BACK in the mists of Mersey time there were two words that kids playing football on our patch of concrete and tarmac - lamp-posts for goal-posts, not jumpers - hated with a Biblical-type vengeance.

It was a sneering phrase that used to provoke the same sort of blind fury that Samuel L Jackson's Pulp Fiction character Jules Winnfield could summon.

Nowadays those two words would be 'Gary Neville' - what a butting dunderhead he turned out to be during the all-Manchester FA Cup derby. But that is now. Way back then the brace of words to raise hackles to over crossbar height were 'goal hanger'.

There was nothing worse than running your tripes off in the nightly pell-mell push for the ball only to then find some bone idle striker anchored barely feet from the goal ready to apply a finishing touch to so many others' hard work.

I well remember one lad, who would do just that every flaming game and then when he had scored would dash off at a breakneck pace otherwise anonymous during the contest to lap up the acclaim for his dubious opportunism. But to the rest of the combatants, especially his opponents and probably even his own team-mates, his feat was nothing less than that of a sneak thief. Goal hanging then was akin to a capital offence in Scouse street football.

So fast forward some 40 years on and what do we now find. The modern-day game has been besmirched by the offence that four decades earlier would have faces contorted in rage.

And it's FIFA, football's very own law-makers yet again displaying their unique wisdom and vision, who are promoting the very idea of goal hanging.

The 'new' interpretation of the offside law is behind the latest outbreak of an unwanted football fever. Twisting the offside law yet further from 'not interfering with play' to having 'daylight' between attacker and defender, the new variation effectively means that you can be stood offside - by yards, and I do stress yards, let alone daylight - and still not be deemed offside.

One of the greatest strengths of football is its simplicity. Never mind the beautiful game, it is the simple game, yet FIFA are contrarily contriving to over-complicate it. Maybe they feel threatened by the new-found popularity of rugby union and have opted to match that sport by fogging the national game in a blur of rules and offences that perplex avid union followers.

If FIFA want to encourage attacking play then this is precisely the wrong way to go about it.

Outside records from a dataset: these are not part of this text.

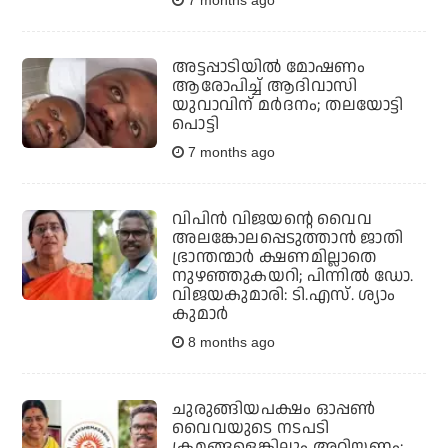
7 months ago
അട്ടപ്പാടിയില്‍ മോഷണം
ആരോപിച്ച് ആദിവാസി
യുവാവിന് മര്‍ദനം; തലയോട്ടി
പൊട്ടി
7 months ago
വിപിന്‍ വിജയന്റെ വൈവ
അലങ്കോലപ്പെടുത്താന്‍ ജാതി
ഭ്രാന്തന്മാര്‍ ക്ഷണമില്ലാതെ
നുഴഞ്ഞുകയറി; പിന്നില്‍ ഡോ.
വിജയകുമാരി: ടി.എസ്. ശ്യാം
കുമാര്‍
8 months ago
ചുരുങ്ങിയപക്ഷം ഓപ്പണ്‍
വൈവയുടെ നടപടി
ക്രമങ്ങളെങ്കിലും അറിയണം;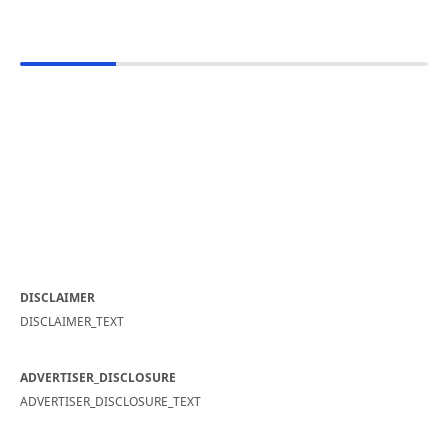
DISCLAIMER
DISCLAIMER_TEXT
ADVERTISER_DISCLOSURE
ADVERTISER_DISCLOSURE_TEXT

So far attacking teams have benefited, most notably Carling Cup finalists Bolton when they ran Leicester City ragged with their tactical placing of players in 'offside' positions.

But coaches will not be slow to cotton on and rather than open the game to more goals, what's the betting that defences will simply retreat towards the cover of the goal in more saturated numbers at a set-piece so that before a ball is kicked the six-yard box is as congested as the M25 on a Bank Holiday Monday.

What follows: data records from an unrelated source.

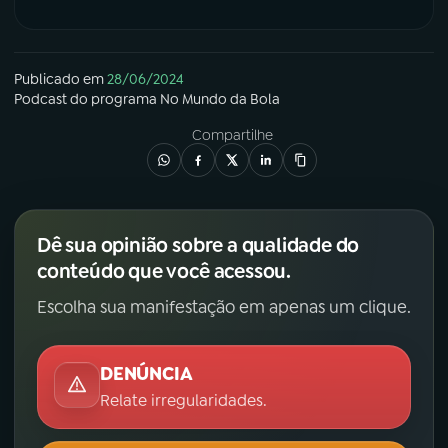
Publicado em
28/06/2024
Podcast
do programa
No Mundo da Bola
Compartilhe
Dê sua opinião sobre a qualidade do
conteúdo que você acessou.
Escolha sua manifestação em apenas um clique.
DENÚNCIA
Relate irregularidades.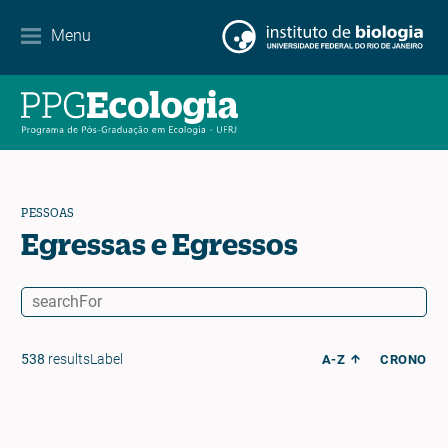
Agenda de eventos
Menu
Notícias
Contato
PESSOAS
EN
ES
PT
Egressas e Egressos
538
resultsLabel
A-Z
CRONO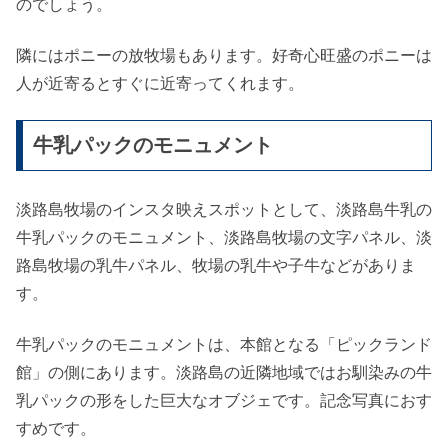
のでしょう。
隣にはポニーの放牧場もあります。好奇心旺盛のポニーは
人が近寄るとすぐに近寄ってくれます。
牛乳パックのモニュメント
淡路島牧場のインスタ映えスポットとして、淡路島牛乳の
牛乳パックのモニュメント、淡路島牧場の文字パネル、淡
路島牧場の乳牛パネル、牧場の乳牛や子牛などがありま
す。
牛乳パックのモニュメントは、本館となる「ピックランド
館」の側にあります。淡路島の近隣地域ではお馴染みの牛
乳パックの形をした巨大なオブジェです。記念写真におす
すめです。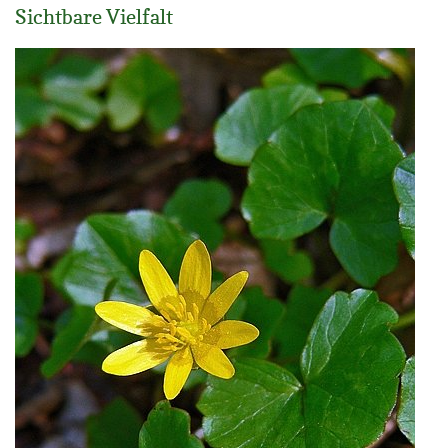
Sichtbare Vielfalt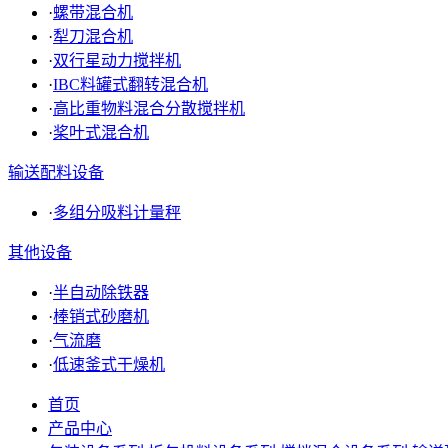
·
螺带混合机
·
犁刀混合机
·
双行星动力搅拌机
·
IBC料罐式翻转混合机
·
高比重物料混合分散搅拌机
·
桨叶式混合机
输送配料设备
·
多组分吸料计量秤
其他设备
·
半自动除铁器
·
棒销式砂磨机
·
气流磨
·
低速釜式干燥机
首页
产品中心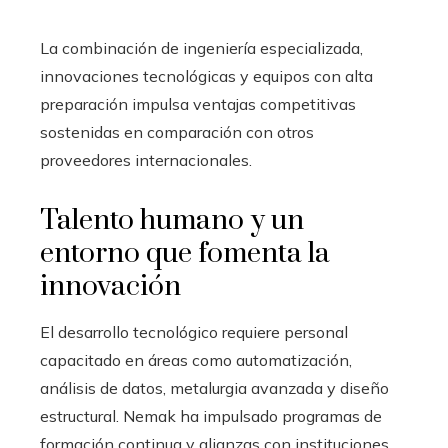
La combinación de ingeniería especializada,
innovaciones tecnológicas y equipos con alta
preparación impulsa ventajas competitivas
sostenidas en comparación con otros
proveedores internacionales.
Talento humano y un
entorno que fomenta la
innovación
El desarrollo tecnológico requiere personal
capacitado en áreas como automatización,
análisis de datos, metalurgia avanzada y diseño
estructural. Nemak ha impulsado programas de
formación continua y alianzas con instituciones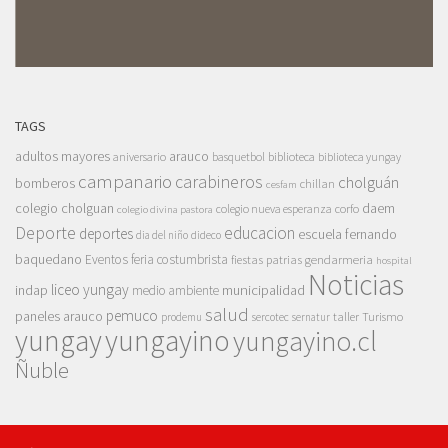
TAGS
adultos mayores
arauco
aniversario
basquetbol
biblioteca
biblioteca yungay
campanario
carabineros
cholguán
bomberos
chillan
cesfam
colegio cholguan
daem
colegio nueva esperanza
corfo
colegio divina pastora
Deporte
educacion
deportes
escuela fernando
dia del niño
dideco
baquedano
Eventos
feria costumbrista
gendarmeria
fiestas patrias
hospital
Noticias
liceo yungay
indap
municipalidad
medio ambiente
salud
pemuco
paneles arauco
taller
Turismo
prodemu
sercotec
sernatur
yungay
yungayino
yungayino.cl
Ñuble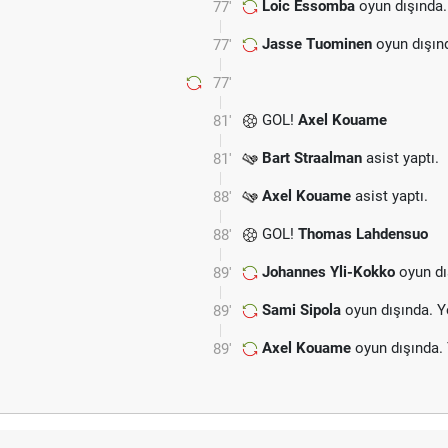
Loic Essomba
oyun dışında.
77'
Jasse Tuominen
oyun dışın
77'
77'
GOL!
Axel Kouame
81'
Bart Straalman
asist yaptı.
81'
Axel Kouame
asist yaptı.
88'
GOL!
Thomas Lahdensuo
88'
Johannes Yli-Kokko
oyun dı
89'
Sami Sipola
oyun dışında. Y
89'
Axel Kouame
oyun dışında.
89'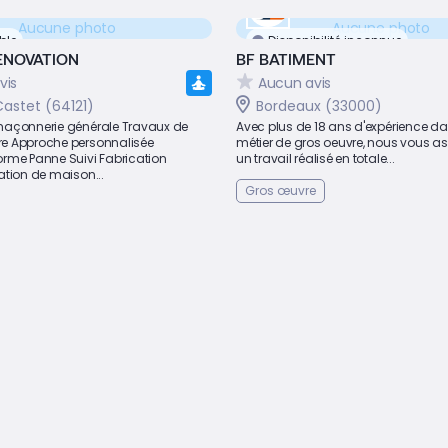
Aucune photo
Aucune photo
ble
Disponibilité inconnue
ENOVATION
BF BATIMENT
vis
Aucun avis
astet (64121)
Bordeaux (33000)
açonnerie générale Travaux de
Avec plus de 18 ans d'expérience da
e Approche personnalisée
métier de gros oeuvre, nous vous a
rme Panne Suivi Fabrication
un travail réalisé en totale...
ation de maison...
Gros œuvre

No-one is immune to that sagging feeling when your team's attack strays offside. But for close on a century the sport has thrived without too much intervention. Leave the tinkering to Claudio Ranieri's management of his Chelsea set.

If a player is offside, then he's damn well offside otherwise there's going to be much gnashing of teeth and wailing of cries in the goal hangers' paradise.

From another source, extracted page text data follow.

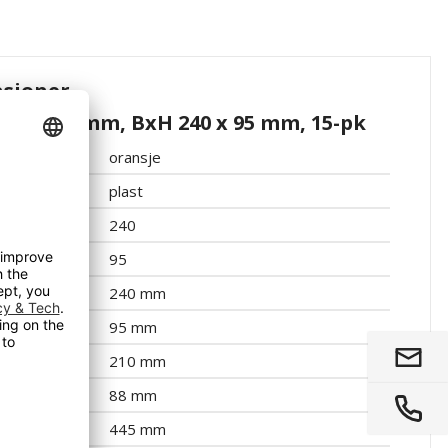
asjoner
na, 500 mm, BxH 240 x 95 mm, 15-pk
oransje
plast
240
95
240 mm
95 mm
210 mm
88 mm
445 mm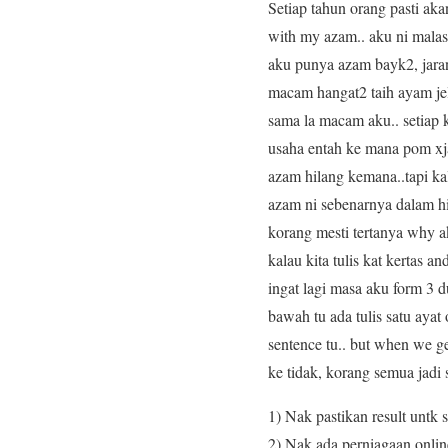
Setiap tahun orang pasti ak
with my azam.. aku ni malas
aku punya azam bayk2, jaran
macam hangat2 taih ayam jel
sama la macam aku.. setiap k
usaha entah ke mana pom xjad
azam hilang kemana..tapi ka
azam ni sebenarnya dalam hid
korang mesti tertanya why a
kalau kita tulis kat kertas a
ingat lagi masa aku form 3 d
bawah tu ada tulis satu ayat
sentence tu.. but when we g
ke tidak, korang semua jadi
1) Nak pastikan result untk
2) Nak ada perniagaan onlin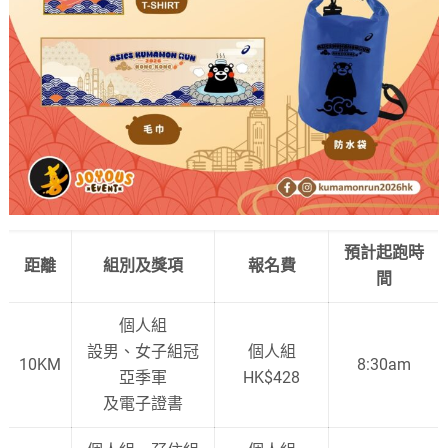
預計起跑時
距離
組別及獎項
報名費
間
個人組
設男、女子組冠
個人組
10KM
8:30am
亞季軍
HK$428
及電子證書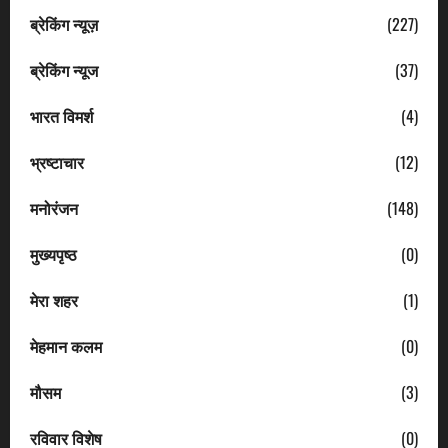
ब्रेकिंग न्यूज़
(227)
ब्रेकिंग न्यूज
(37)
भारत विमर्श
(4)
भ्रष्टाचार
(12)
मनोरंजन
(148)
मुख्यपृष्ठ
(0)
मेरा शहर
(1)
मेहमान कलम
(0)
मौसम
(3)
रविवार विशेष
(0)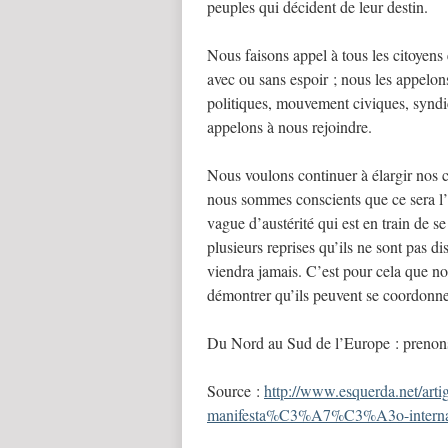
peuples qui décident de leur destin.
Nous faisons appel à tous les citoyens 
avec ou sans espoir ; nous les appelons
politiques, mouvement civiques, syndica
appelons à nous rejoindre.
Nous voulons continuer à élargir nos c
nous sommes conscients que ce sera l’
vague d’austérité qui est en train de 
plusieurs reprises qu’ils ne sont pas d
viendra jamais. C’est pour cela que n
démontrer qu’ils peuvent se coordonner 
Du Nord au Sud de l’Europe : prenons l
Source :
http://www.esquerda.net/arti
manifesta%C3%A7%C3%A3o-internaci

YESTERDAY, the Evening Press sadly reported on the death of former York City striker Steve Cooper.

'Coops' died at the age of 39 and his passing eerily echoed the deaths at a young age of two other players of the modern City era, David Longhurst and Keith Walwyn.

Cooper's time as a City player was brief, around 14 months. But the man, who perfected a gravity-defying somersault as his goal celebration way before your LuaLua's and Keane's, made a significant impact during his stay as a Minsterman. He leapt right into the fans' affections.

On and off the field Cooper was an unquenchable character, who never gave less than the maximum. City were privileged to have him on their books.